Guardé silencio. Lo suyo siempre fue eso: palabras envueltas en belleza, que golpeaban cuando bajabas la guardia.

—Estoy en la ciudad. Solo por unos días. ¿Cenamos esta noche?
Hizo una pausa.
—Podemos hablar de negocios. O fingir que no tenemos historia. O todo lo contrario. Lo que tú quieras.

Y acepté. Acepté la cena con Lorena.

No por la pintura. No por el "descubrimiento revolucionario" de su marido, ni por la promesa de una ventaja industrial que sonaba demasiado conveniente para ser casual.
Acepté porque... no lo sé. Quizá necesitaba saber.
Saber si seguía sintiendo algo. Saber si el dolor al verla era una simple nostalgia, o aun sentía amor o solo era un reflejo de una herida mal curada.

No la veía en persona desde Ginebra. Desde aquel encuentro incómodo donde mis piernas, literalmente, fallaron al verla. El cuerpo no miente. Y mi cuerpo todavía no la había olvidado. ¿O sí? Los recuerdos de repente me volvieron a la noche con Sandra. Hasta que sentí emoción innecesaria y hasta molesto, porque aún recordaba muy bien su piel, sus manos, sus besos.

El restaurante era uno de esos lugares discretos que lo tienen todo para que nadie mire demasiado. Ni luces estridentes, ni música invasiva. Solo el sonido amortiguado de cubiertos, el aroma de carne asada con mantequilla de hierbas y el leve murmullo de conversaciones que no querían ser oídas.

Lorena ya estaba ahí cuando llegué. Se había vestido para impresionar, pero no de forma evidente. Un vestido azul oscuro, casi negro, de líneas limpias, sin joyas, sin maquillaje exagerado. Apenas un trazo de delineador y un perfume que recordaba a algo que nunca supe nombrar, pero que había quedado atrapado en mi memoria desde hacía años.

Nos saludamos con un gesto formal, un beso en la mejilla que no duró más de lo necesario. Ella sonrió con ese encanto controlado que siempre había sabido usar a su favor.
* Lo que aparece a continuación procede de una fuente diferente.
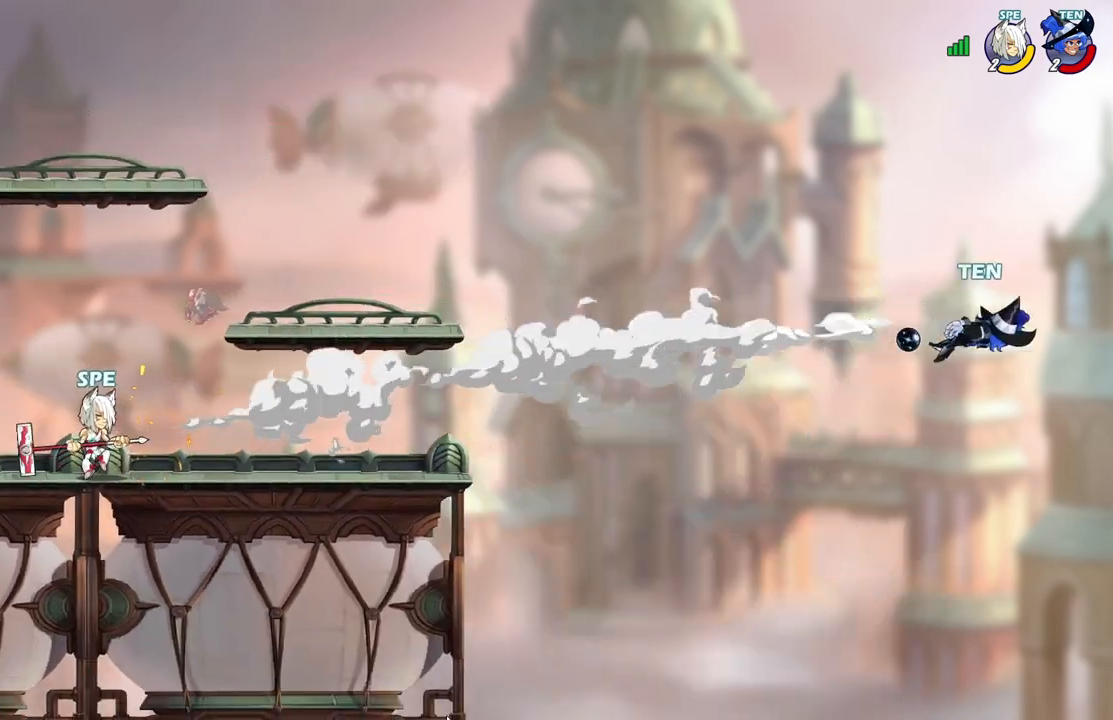
{"dt_ms": 500, "buttons": [], "events": []}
—Gracias por venir, Arthur. Sé que estás ocupado.

—No demasiado para algo que suena como una ventaja competitiva.

Su marido, químico especializado en polímeros avanzados, había desarrollado un recubrimiento que, aplicado sobre superficies metálicas, reducía la fricción del aire hasta un 12 %. Patentado hacía poco, buscaban un socio industrial para su primera implementación comercial.

Mientras Lorena hablaba de coeficientes de fricción y moléculas inteligentes, mi mente, sin pedir permiso, empezó a dibujar otra escena sobre la suya. No era voluntario. Era automático. Como si, por primera vez en mucho tiempo, pudiera ver con claridad lo que antes había confundido con amor.

Observé cómo sostenía su copa de vino, con la elegancia casi ensayada de una mujer que siempre supo qué efecto causaba. Sus dedos largos, perfectamente cuidados, se curvaban en torno al cristal como en una postal de una revista de lujo. Bebía con lentitud, apenas rozando el borde con los labios. Nada en ella era casual. Todo era exacto.